There was no difference in the cortical and medullary FA values between the right and left kidneys. Lu et al. [20] observed medullary FA was significantly lower in diabetics compared to healthy controls, and medullary FA correlated significantly with eGFR. Hueper et al. [24] have attempted to assess renal allograft dysfunction with DTI, and reported that the renal FA reduced in renal allograft patients. In our study, compared to normal kidneys, the cortical and medullary FA values of patients with CKD were lower, and the numbers of radially oriented collecting tubules on the DTT maps were also reduced and shortened. The statistically insignificant decrease in FA values of patients with stages 1–2 CKD may be result of mild renal damage as reflected by the normal serum creatinine and blood urea nitrogen.

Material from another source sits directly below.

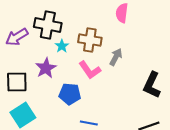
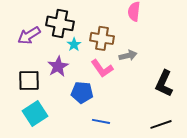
gray arrow: (116, 57) -> (128, 55), turned 48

Glomerulosclerosis, interstitial fibrosis, and tubule atrophy or destruction in patients with stages 2–5 CKD may account for the reduction and shortening of tubules demonstrated on DTT maps. The cortical or medullary FA values correlated inversely with serum creatinine and blood urea nitrogen. The FA values decreased with the increasing stages of CKD reflecting severity of renal damage.

Our study is limited by the low image resolution of renal DTI and small sample size of CKD. Future studies with improved MRI hardware and software, as well as larger patient samples will be helpful to confirm our current findings of inverse relationship of ADC and FA values with severity of renal damage. Renal DTI may be a useful non-invasive imaging tool for detecting changes in renal structure without radiation and contrast injection.